• Record set
______

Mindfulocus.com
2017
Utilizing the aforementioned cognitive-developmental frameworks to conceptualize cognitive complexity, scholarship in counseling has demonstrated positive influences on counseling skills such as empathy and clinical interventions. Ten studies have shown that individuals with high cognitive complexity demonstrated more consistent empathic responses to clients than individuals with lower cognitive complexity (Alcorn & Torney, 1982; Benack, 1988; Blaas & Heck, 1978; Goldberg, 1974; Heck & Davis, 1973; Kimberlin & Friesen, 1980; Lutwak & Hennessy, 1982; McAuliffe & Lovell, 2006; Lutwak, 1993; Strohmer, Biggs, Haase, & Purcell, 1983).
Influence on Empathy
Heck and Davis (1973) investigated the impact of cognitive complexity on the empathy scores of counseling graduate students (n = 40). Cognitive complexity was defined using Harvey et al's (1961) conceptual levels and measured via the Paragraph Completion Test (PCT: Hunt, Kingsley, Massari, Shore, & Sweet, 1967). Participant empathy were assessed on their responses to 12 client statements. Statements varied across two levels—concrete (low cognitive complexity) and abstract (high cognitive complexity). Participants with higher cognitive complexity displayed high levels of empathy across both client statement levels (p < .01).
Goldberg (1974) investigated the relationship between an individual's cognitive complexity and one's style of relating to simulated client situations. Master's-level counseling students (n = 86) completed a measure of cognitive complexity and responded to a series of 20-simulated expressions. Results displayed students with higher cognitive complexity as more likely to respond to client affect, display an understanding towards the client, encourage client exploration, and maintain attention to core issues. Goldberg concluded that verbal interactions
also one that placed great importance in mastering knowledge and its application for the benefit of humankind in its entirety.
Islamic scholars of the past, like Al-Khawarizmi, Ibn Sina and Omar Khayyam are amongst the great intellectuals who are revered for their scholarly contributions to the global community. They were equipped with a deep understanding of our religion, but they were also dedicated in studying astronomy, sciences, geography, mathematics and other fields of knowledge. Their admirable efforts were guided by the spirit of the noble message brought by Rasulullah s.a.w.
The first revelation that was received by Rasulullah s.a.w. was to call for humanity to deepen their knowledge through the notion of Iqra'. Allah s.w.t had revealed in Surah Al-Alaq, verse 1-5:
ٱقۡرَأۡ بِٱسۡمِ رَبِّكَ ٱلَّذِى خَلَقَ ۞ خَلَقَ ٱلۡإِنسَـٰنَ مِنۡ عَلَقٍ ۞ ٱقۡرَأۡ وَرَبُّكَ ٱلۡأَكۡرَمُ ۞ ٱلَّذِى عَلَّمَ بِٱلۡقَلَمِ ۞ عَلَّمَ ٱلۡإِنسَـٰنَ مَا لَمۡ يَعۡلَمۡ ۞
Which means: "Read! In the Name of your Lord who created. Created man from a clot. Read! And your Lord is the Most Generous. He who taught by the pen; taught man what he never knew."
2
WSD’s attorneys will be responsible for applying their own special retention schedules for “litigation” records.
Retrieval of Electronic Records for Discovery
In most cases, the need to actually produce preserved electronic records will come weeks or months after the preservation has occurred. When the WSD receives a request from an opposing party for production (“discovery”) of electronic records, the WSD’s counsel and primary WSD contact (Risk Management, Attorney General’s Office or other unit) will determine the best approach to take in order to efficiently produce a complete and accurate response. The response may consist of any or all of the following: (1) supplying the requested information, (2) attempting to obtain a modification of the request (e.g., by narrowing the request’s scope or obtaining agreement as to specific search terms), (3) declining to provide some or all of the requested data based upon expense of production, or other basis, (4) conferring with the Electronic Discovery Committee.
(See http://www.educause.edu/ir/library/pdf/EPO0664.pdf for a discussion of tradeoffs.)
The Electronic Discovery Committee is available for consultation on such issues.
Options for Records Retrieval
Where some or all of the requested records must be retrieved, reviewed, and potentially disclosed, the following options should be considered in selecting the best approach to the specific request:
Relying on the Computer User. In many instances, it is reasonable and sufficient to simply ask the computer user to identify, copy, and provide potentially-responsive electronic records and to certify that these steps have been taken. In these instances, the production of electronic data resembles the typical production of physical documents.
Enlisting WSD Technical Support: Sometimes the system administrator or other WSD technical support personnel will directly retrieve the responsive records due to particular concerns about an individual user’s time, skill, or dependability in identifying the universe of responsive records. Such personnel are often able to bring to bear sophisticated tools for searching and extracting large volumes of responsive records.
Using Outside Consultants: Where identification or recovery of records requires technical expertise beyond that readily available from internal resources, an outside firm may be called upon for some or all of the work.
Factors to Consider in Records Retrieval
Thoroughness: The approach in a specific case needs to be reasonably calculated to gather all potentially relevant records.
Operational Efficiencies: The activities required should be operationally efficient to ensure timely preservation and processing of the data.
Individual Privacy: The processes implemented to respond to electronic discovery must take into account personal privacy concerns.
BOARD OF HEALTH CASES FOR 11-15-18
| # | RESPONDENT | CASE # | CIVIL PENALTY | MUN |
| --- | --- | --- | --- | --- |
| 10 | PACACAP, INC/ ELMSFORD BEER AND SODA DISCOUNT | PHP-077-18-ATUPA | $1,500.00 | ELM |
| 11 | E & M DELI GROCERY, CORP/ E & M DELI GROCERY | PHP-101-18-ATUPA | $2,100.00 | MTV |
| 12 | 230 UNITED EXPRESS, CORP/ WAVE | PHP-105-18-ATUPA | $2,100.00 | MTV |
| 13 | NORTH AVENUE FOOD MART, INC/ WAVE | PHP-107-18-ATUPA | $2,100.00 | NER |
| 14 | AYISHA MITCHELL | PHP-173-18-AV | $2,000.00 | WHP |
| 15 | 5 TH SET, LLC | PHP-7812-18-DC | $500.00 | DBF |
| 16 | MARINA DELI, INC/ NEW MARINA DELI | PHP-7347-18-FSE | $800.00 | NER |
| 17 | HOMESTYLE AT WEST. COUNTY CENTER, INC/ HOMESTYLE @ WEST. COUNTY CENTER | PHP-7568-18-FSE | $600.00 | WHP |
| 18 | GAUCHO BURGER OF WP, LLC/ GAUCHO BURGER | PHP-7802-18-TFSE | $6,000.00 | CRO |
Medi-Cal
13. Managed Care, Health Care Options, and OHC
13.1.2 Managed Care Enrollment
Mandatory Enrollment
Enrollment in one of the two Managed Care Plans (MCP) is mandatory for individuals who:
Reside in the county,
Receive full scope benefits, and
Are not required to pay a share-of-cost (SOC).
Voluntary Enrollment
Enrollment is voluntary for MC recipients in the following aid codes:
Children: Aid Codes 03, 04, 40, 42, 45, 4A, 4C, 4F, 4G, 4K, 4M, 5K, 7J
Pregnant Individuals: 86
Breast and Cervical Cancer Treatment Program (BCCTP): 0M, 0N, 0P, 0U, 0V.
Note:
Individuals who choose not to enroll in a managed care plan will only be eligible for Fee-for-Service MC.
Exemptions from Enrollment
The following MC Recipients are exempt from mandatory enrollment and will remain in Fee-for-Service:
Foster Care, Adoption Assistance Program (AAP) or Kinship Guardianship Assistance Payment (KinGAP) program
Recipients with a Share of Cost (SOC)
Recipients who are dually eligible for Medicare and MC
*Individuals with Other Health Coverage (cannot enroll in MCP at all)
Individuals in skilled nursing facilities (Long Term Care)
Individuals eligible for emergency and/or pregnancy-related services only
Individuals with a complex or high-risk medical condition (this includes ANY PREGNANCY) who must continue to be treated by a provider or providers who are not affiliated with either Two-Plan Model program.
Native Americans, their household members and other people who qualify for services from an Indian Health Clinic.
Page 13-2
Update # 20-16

______

Up to and including the line containing "Heck and Davis", please write out the listing exactly, starting from its first line.

Mindfulocus.com
2017
Utilizing the aforementioned cognitive-developmental frameworks to conceptualize cognitive complexity, scholarship in counseling has demonstrated positive influences on counseling skills such as empathy and clinical interventions. Ten studies have shown that individuals with high cognitive complexity demonstrated more consistent empathic responses to clients than individuals with lower cognitive complexity (Alcorn & Torney, 1982; Benack, 1988; Blaas & Heck, 1978; Goldberg, 1974; Heck & Davis, 1973; Kimberlin & Friesen, 1980; Lutwak & Hennessy, 1982; McAuliffe & Lovell, 2006; Lutwak, 1993; Strohmer, Biggs, Haase, & Purcell, 1983).
Influence on Empathy
Heck and Davis (1973) investigated the impact of cognitive complexity on the empathy scores of counseling graduate students (n = 40). Cognitive complexity was defined using Harvey et al's (1961) conceptual levels and measured via the Paragraph Completion Test (PCT: Hunt, Kingsley, Massari, Shore, & Sweet, 1967). Participant empathy were assessed on their responses to 12 client statements. Statements varied across two levels—concrete (low cognitive complexity) and abstract (high cognitive complexity). Participants with higher cognitive complexity displayed high levels of empathy across both client statement levels (p < .01).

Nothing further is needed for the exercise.